— START —

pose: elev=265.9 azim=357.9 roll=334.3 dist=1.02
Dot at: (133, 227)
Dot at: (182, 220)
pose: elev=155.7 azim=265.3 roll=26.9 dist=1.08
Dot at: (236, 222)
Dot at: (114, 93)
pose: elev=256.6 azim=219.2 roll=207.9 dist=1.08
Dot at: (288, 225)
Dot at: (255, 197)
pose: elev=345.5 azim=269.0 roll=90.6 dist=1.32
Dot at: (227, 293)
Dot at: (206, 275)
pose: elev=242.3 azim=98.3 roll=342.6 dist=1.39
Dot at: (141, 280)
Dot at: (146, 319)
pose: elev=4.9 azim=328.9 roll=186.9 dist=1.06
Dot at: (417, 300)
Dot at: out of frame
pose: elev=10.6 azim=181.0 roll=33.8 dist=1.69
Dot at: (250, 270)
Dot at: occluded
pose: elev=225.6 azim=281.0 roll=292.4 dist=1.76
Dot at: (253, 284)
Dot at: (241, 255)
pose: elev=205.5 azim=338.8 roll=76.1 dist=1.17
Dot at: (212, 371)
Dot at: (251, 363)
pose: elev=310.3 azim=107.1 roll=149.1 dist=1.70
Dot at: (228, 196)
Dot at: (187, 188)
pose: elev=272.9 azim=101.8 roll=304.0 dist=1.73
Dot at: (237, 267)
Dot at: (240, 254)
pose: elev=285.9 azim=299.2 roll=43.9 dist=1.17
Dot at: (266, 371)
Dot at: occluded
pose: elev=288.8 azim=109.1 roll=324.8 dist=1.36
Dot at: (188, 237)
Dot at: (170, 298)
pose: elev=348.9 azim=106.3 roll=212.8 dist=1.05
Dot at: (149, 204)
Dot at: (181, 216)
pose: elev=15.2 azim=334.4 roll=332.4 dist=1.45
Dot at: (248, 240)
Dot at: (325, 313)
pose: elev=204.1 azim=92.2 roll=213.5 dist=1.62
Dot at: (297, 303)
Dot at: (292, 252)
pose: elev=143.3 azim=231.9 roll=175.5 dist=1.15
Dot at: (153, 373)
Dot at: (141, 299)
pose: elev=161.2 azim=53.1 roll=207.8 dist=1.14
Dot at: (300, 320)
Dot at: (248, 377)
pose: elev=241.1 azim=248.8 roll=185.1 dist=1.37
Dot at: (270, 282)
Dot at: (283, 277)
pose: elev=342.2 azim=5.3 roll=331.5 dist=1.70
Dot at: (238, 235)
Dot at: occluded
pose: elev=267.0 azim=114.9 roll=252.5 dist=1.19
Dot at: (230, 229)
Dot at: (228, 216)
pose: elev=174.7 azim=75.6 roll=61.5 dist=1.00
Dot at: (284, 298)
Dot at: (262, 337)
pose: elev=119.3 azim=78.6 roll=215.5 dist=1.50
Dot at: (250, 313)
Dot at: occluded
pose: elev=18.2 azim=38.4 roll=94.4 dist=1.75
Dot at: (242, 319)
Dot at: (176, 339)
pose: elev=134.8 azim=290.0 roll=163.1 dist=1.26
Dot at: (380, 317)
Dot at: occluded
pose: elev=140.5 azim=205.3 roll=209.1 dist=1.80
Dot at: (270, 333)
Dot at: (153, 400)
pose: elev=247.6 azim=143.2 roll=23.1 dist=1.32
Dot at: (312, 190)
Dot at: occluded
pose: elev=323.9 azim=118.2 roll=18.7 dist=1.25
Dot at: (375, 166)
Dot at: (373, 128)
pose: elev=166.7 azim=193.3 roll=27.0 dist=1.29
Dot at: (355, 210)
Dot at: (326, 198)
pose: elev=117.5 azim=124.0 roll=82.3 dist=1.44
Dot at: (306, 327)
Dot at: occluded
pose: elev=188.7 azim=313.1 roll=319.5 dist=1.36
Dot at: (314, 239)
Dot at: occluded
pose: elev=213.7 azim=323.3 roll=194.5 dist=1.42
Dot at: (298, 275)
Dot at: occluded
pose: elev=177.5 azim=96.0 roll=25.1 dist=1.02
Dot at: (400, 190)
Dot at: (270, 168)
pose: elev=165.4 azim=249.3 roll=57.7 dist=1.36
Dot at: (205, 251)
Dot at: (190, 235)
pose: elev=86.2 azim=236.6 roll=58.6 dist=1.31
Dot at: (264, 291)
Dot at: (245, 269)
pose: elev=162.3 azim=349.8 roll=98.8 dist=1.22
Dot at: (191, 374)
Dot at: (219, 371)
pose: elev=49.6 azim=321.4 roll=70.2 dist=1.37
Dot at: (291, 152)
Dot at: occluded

— END —

**Task details:**
Rewrite all of the material above, changing every "pose" to "view" and leaving everything else unchanged.

**The response:**
view: elev=265.9 azim=357.9 roll=334.3 dist=1.02
Dot at: (133, 227)
Dot at: (182, 220)
view: elev=155.7 azim=265.3 roll=26.9 dist=1.08
Dot at: (236, 222)
Dot at: (114, 93)
view: elev=256.6 azim=219.2 roll=207.9 dist=1.08
Dot at: (288, 225)
Dot at: (255, 197)
view: elev=345.5 azim=269.0 roll=90.6 dist=1.32
Dot at: (227, 293)
Dot at: (206, 275)
view: elev=242.3 azim=98.3 roll=342.6 dist=1.39
Dot at: (141, 280)
Dot at: (146, 319)
view: elev=4.9 azim=328.9 roll=186.9 dist=1.06
Dot at: (417, 300)
Dot at: out of frame
view: elev=10.6 azim=181.0 roll=33.8 dist=1.69
Dot at: (250, 270)
Dot at: occluded
view: elev=225.6 azim=281.0 roll=292.4 dist=1.76
Dot at: (253, 284)
Dot at: (241, 255)
view: elev=205.5 azim=338.8 roll=76.1 dist=1.17
Dot at: (212, 371)
Dot at: (251, 363)
view: elev=310.3 azim=107.1 roll=149.1 dist=1.70
Dot at: (228, 196)
Dot at: (187, 188)
view: elev=272.9 azim=101.8 roll=304.0 dist=1.73
Dot at: (237, 267)
Dot at: (240, 254)
view: elev=285.9 azim=299.2 roll=43.9 dist=1.17
Dot at: (266, 371)
Dot at: occluded
view: elev=288.8 azim=109.1 roll=324.8 dist=1.36
Dot at: (188, 237)
Dot at: (170, 298)
view: elev=348.9 azim=106.3 roll=212.8 dist=1.05
Dot at: (149, 204)
Dot at: (181, 216)
view: elev=15.2 azim=334.4 roll=332.4 dist=1.45
Dot at: (248, 240)
Dot at: (325, 313)
view: elev=204.1 azim=92.2 roll=213.5 dist=1.62
Dot at: (297, 303)
Dot at: (292, 252)
view: elev=143.3 azim=231.9 roll=175.5 dist=1.15
Dot at: (153, 373)
Dot at: (141, 299)
view: elev=161.2 azim=53.1 roll=207.8 dist=1.14
Dot at: (300, 320)
Dot at: (248, 377)
view: elev=241.1 azim=248.8 roll=185.1 dist=1.37
Dot at: (270, 282)
Dot at: (283, 277)
view: elev=342.2 azim=5.3 roll=331.5 dist=1.70
Dot at: (238, 235)
Dot at: occluded
view: elev=267.0 azim=114.9 roll=252.5 dist=1.19
Dot at: (230, 229)
Dot at: (228, 216)
view: elev=174.7 azim=75.6 roll=61.5 dist=1.00
Dot at: (284, 298)
Dot at: (262, 337)
view: elev=119.3 azim=78.6 roll=215.5 dist=1.50
Dot at: (250, 313)
Dot at: occluded
view: elev=18.2 azim=38.4 roll=94.4 dist=1.75
Dot at: (242, 319)
Dot at: (176, 339)
view: elev=134.8 azim=290.0 roll=163.1 dist=1.26
Dot at: (380, 317)
Dot at: occluded
view: elev=140.5 azim=205.3 roll=209.1 dist=1.80
Dot at: (270, 333)
Dot at: (153, 400)
view: elev=247.6 azim=143.2 roll=23.1 dist=1.32
Dot at: (312, 190)
Dot at: occluded
view: elev=323.9 azim=118.2 roll=18.7 dist=1.25
Dot at: (375, 166)
Dot at: (373, 128)
view: elev=166.7 azim=193.3 roll=27.0 dist=1.29
Dot at: (355, 210)
Dot at: (326, 198)
view: elev=117.5 azim=124.0 roll=82.3 dist=1.44
Dot at: (306, 327)
Dot at: occluded
view: elev=188.7 azim=313.1 roll=319.5 dist=1.36
Dot at: (314, 239)
Dot at: occluded
view: elev=213.7 azim=323.3 roll=194.5 dist=1.42
Dot at: (298, 275)
Dot at: occluded
view: elev=177.5 azim=96.0 roll=25.1 dist=1.02
Dot at: (400, 190)
Dot at: (270, 168)
view: elev=165.4 azim=249.3 roll=57.7 dist=1.36
Dot at: (205, 251)
Dot at: (190, 235)
view: elev=86.2 azim=236.6 roll=58.6 dist=1.31
Dot at: (264, 291)
Dot at: (245, 269)
view: elev=162.3 azim=349.8 roll=98.8 dist=1.22
Dot at: (191, 374)
Dot at: (219, 371)
view: elev=49.6 azim=321.4 roll=70.2 dist=1.37
Dot at: (291, 152)
Dot at: occluded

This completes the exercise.